Request 1 | Reproduce the three chart records that follow the essay word for word, leaving out the pictures.

Sadly, America is still divided on many social issues. Disagreements remain on topics like religious conflicts, the immigrant-refugee crises, and BLM and LGBTQ+ concerns. Unfortunately, from what we see in the news, even friends can abuse and use violence against one other because of our political differences.
Unfortunately, the ones affected most painfully are the children. Young people these days are anxious and fearful about discrimination and violence. They don’t feel hopeful about America’s future.
Despite the election results, now is the time to respect and accept the differences we have with others. We must realize the importance of both recognizing one’s social identity and of protecting human rights. This is how we can create a society which is kind and thoughtful. I believe this mindset is the only way to unite, not divide, this nation.
Two years ago, the Rugby World Cup was hosted by Japan and it was a great success. Football is far more popular in the United States, but rugby has one aspect superior to other team sports. It is the spirit of “No Side.”
Rugby is a very physical sport. Players come in contact repeatedly, and sometimes even get into fist fights. During the game, each team tries fiercely to beat its opponent.
But once the game is over, there is “No Side” of winners or losers. Regardless how fiercely the game was played, once it ends, all players step away from the concept of “them versus us.” They only have praise for one another for their hard work. With this attitude, the players can even deepen their friendships. This is the unique tradition of No Side, which is the most attractive aspect of rugby.
In Buddhism, we have the teaching of the Middle Path to practice right mind, which doesn’t cling too hard to either side of extremes. Right mind has something in common with the spirit of No Side.
For example, during the presidential campaign, we each likely supported one political party. And because of the differences in our values, we probably argued with someone who supported another party. But now that the election is over, we should respect and accept one another, regardless of our political differences. Even if we hate another person for his views, we shouldn’t dwell on our differences, but try to let them go. Hatred can never create anything constructive.

Extracted entries |
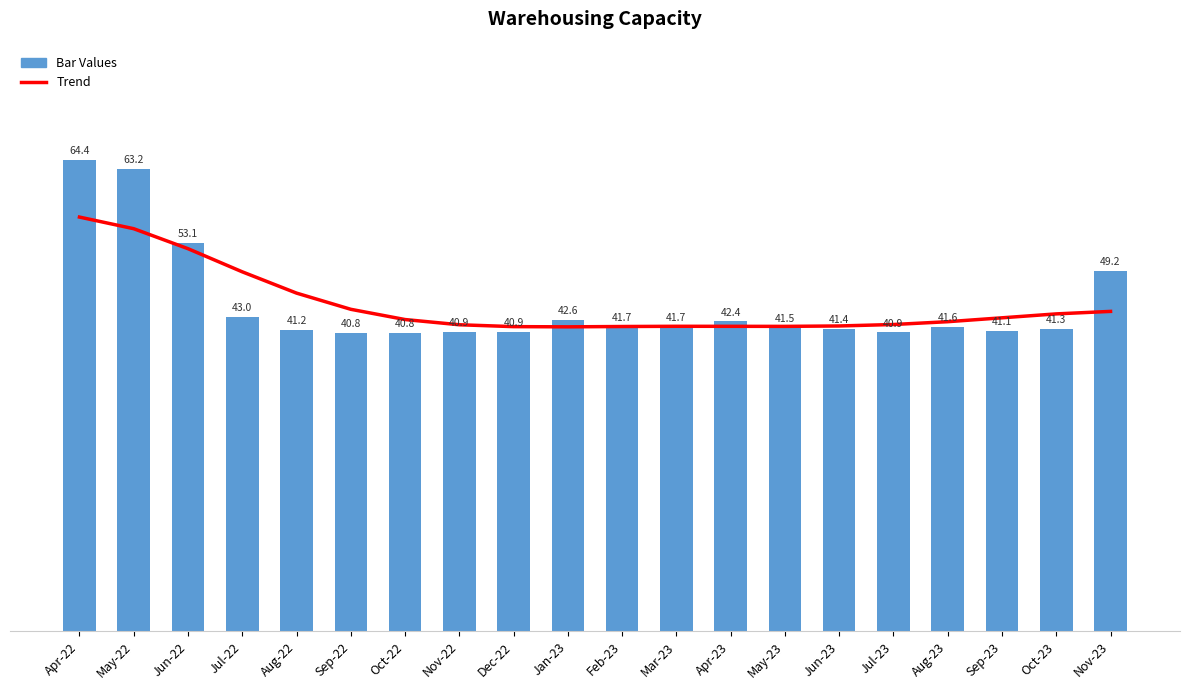

Where does the Trend series first go above 42?

Apr-22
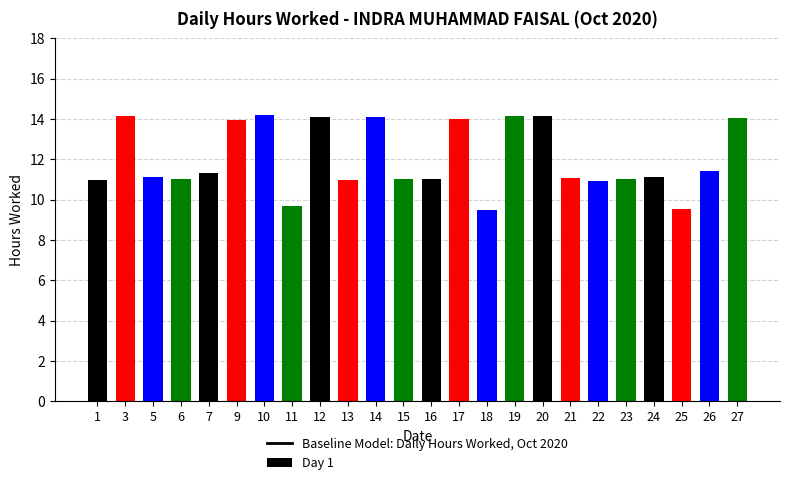

How many data points does each series have?

24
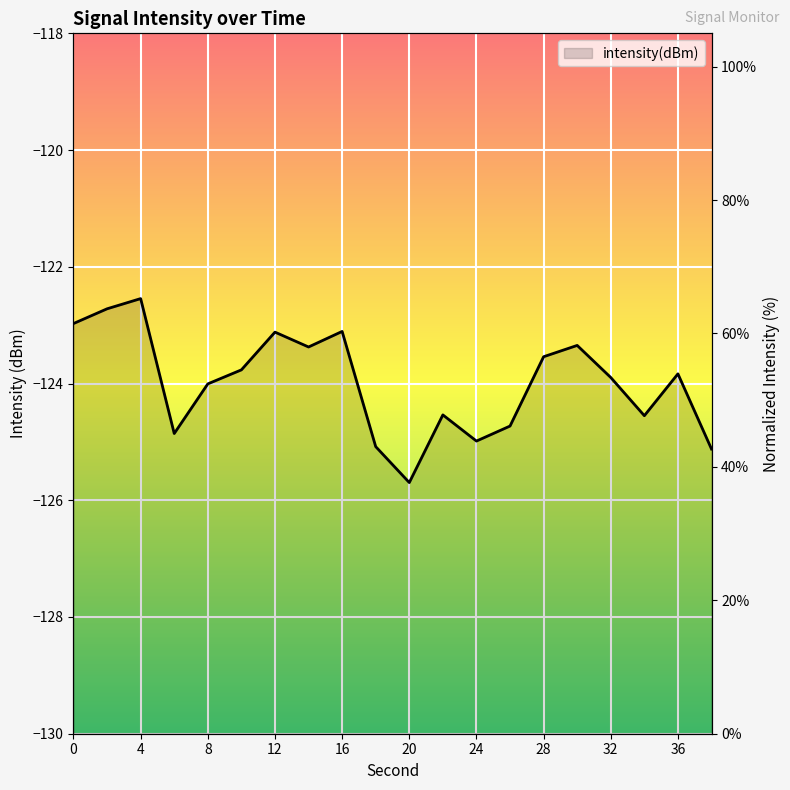

Which category has the highest value across all series?

4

Request 2 | In the essay on political division and rugby's No Side, why should people not dwell on their differences with someone whose views they hate? Answer in one to three sentences.

Answer area 1 |
Where does the Trend series first go above 42?

Apr-22

How many data points does each series have?

24

Which category has the highest value across all series?

4

Answer area 2 | Hatred can never create anything constructive. So even if we hate another person for his views, we should try to let the differences go.